This is how Amwell, Doctor On Demand predict telehealth visits will be different in the future

Among the biggest changes that could come out of the massive shift in telehealth use during the pandemic? Payers will increasingly encourage "virtual first" healthcare.

That was the consensus among telehealth experts during a recent Fierce Health IT virtual event, Telehealth's Takeover.

"This is where we have to go. We owe it to ourselves," said Ian Tong, M.D., chief medical officer of telehealth company Doctor On Demand. "Especially given the disruption that we’ve seen with COVID, we’ve been given an opportunity to see what virtual care can do and what these virtual first plans can do."

In 2019, Humana teamed up with Doctor On Demand to launch a new virtual first primary care model called On Hand that gives patients access to a dedicated primary care physician as well as access to preventive care, urgent care and behavioral health care through video visits with lower monthly premiums.

Earlier this year, integrated health giant Kaiser Permanente announced the launch of a virtual first health plan in Washington state. The idea, it said, is to make telehealth the backbone of care delivery while offering an option for patients to get in-person follow-up visits, if necessary.

WATCH THE ON-DEMAND PLAYBACK: The state of telehealth in 2021

"I think we should be experimenting with them," Tong said. "[The Centers for Medicare & Medicaid Services (CMS)] should certainly sponsor some programs and do the testing and the modeling with [the Center for Medicare and Medicaid Innovation]. They should look at the data they now have thanks to COVID and say, ‘What does phone do? What does [asynchronous telemedicine] do? What do video visits do?' I think they are going to find that all of telemedicine is not the same thing."
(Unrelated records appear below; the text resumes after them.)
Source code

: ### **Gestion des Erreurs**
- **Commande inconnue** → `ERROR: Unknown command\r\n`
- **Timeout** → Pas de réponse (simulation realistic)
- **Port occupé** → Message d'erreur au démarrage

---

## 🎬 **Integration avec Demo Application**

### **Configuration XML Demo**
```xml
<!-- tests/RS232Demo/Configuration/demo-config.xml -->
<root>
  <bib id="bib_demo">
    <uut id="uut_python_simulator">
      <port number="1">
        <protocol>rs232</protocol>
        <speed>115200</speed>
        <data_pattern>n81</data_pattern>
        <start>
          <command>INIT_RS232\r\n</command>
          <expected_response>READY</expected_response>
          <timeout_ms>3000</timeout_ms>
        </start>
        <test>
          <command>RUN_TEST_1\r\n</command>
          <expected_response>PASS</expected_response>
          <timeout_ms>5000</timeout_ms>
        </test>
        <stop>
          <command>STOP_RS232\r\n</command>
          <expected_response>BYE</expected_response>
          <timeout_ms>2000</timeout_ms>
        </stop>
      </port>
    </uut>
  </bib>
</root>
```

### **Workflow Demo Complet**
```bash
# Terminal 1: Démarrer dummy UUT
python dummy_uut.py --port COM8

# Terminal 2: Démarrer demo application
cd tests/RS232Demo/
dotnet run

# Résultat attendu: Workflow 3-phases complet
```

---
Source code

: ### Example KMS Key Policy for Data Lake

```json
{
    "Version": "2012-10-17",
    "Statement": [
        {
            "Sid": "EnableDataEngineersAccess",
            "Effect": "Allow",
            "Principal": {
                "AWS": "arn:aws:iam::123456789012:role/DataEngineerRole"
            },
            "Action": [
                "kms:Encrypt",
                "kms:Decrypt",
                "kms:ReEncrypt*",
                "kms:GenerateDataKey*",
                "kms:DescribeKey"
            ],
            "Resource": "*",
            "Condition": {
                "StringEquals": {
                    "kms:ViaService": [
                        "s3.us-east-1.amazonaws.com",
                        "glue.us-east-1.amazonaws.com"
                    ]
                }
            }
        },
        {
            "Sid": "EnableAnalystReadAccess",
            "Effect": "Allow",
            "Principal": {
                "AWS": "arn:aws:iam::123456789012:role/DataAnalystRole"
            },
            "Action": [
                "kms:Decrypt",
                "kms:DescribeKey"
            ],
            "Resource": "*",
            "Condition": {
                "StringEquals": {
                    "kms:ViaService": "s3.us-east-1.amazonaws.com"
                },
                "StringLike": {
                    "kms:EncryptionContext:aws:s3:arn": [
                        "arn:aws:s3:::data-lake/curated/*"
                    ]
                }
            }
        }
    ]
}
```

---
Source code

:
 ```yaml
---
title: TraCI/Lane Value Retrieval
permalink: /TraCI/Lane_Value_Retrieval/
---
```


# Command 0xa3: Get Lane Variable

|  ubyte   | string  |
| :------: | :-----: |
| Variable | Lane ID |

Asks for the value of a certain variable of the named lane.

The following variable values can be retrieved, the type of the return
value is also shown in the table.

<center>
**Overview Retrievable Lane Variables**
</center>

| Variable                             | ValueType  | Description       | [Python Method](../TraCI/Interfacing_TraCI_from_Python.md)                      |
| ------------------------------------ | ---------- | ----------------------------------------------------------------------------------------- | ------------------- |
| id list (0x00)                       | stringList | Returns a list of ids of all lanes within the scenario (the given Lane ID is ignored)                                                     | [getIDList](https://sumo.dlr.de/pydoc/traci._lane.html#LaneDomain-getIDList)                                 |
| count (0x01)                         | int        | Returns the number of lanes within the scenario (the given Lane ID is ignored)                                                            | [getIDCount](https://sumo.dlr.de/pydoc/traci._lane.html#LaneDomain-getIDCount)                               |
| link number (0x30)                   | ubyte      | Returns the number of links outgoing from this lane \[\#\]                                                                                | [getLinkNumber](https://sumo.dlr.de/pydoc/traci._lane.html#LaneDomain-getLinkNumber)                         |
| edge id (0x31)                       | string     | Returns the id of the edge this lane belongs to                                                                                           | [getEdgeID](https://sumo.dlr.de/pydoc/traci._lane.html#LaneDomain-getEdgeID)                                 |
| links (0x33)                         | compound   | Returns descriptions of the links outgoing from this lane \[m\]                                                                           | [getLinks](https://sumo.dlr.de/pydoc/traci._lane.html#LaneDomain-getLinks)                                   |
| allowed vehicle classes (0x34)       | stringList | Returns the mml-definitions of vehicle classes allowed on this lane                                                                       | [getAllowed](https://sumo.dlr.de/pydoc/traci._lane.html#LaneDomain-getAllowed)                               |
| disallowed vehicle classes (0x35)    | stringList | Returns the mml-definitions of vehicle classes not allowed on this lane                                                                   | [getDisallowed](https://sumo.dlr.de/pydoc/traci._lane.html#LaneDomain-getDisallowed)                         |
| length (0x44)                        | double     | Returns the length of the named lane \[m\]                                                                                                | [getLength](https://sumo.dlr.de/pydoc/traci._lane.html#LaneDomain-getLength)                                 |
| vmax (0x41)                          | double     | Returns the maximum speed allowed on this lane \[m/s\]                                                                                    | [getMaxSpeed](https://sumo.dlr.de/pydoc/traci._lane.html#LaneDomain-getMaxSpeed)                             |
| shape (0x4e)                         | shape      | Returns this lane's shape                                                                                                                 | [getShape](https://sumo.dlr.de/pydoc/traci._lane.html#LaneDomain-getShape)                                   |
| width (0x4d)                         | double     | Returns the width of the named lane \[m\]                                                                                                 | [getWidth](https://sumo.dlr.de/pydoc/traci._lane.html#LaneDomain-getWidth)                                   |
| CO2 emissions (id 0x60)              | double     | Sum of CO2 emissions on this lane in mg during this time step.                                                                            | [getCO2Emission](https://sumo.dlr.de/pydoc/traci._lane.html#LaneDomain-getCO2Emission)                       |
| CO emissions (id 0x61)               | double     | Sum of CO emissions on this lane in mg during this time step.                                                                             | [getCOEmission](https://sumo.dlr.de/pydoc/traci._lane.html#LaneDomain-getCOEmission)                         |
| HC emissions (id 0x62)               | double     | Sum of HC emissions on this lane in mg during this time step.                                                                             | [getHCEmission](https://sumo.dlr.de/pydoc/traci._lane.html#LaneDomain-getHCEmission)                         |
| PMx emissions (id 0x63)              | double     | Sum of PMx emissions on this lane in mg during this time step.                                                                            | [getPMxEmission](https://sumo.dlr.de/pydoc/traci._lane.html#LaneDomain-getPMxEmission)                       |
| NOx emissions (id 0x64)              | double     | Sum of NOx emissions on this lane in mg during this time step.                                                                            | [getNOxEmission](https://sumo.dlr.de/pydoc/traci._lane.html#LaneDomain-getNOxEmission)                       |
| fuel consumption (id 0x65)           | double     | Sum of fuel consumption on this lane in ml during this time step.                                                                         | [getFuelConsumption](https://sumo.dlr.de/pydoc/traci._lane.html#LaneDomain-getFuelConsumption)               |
He pointed to guidance coming out from industry groups making recommendations to CMS regarding which telehealth visits should be on parity with brick-and-mortar visits and which shouldn't.

"My point just there is there’s a ton of data we now have. We should look at it and promote and push forward. I think CMS would agree. They came out and said telemedicine is here to say," Tong said. "But now they need to get Congress to act to make sure that’s the case."

Meanwhile, Amwell is preparing to launch its own partnerships with health plans, said Peter Antall, M.D., chief medical officer of the telehealth company. 

“This is the future. We are the technology that sponsors a very large program in Israel where it’s digital first," Antall said. "You go digital before you can go to the emergency department or urgent care center. There’s so much more we can be doing with chronic disease and wellness."

Beyond virtual first, COVID-19 has demonstrated the importance of ongoing virtual monitoring, said Dana Udall, chief clinical officer for Ginger, a digital mental health company.  

“The medical monitoring remotely is hugely important for mental health. We can treat things like eating disorders remotely, substance use disorders. That is sort of unthinkable that we can do this kind of work and really treat the majority of folks online," Udall said. "I think this is really the way to go and I don’t see that changing anytime soon."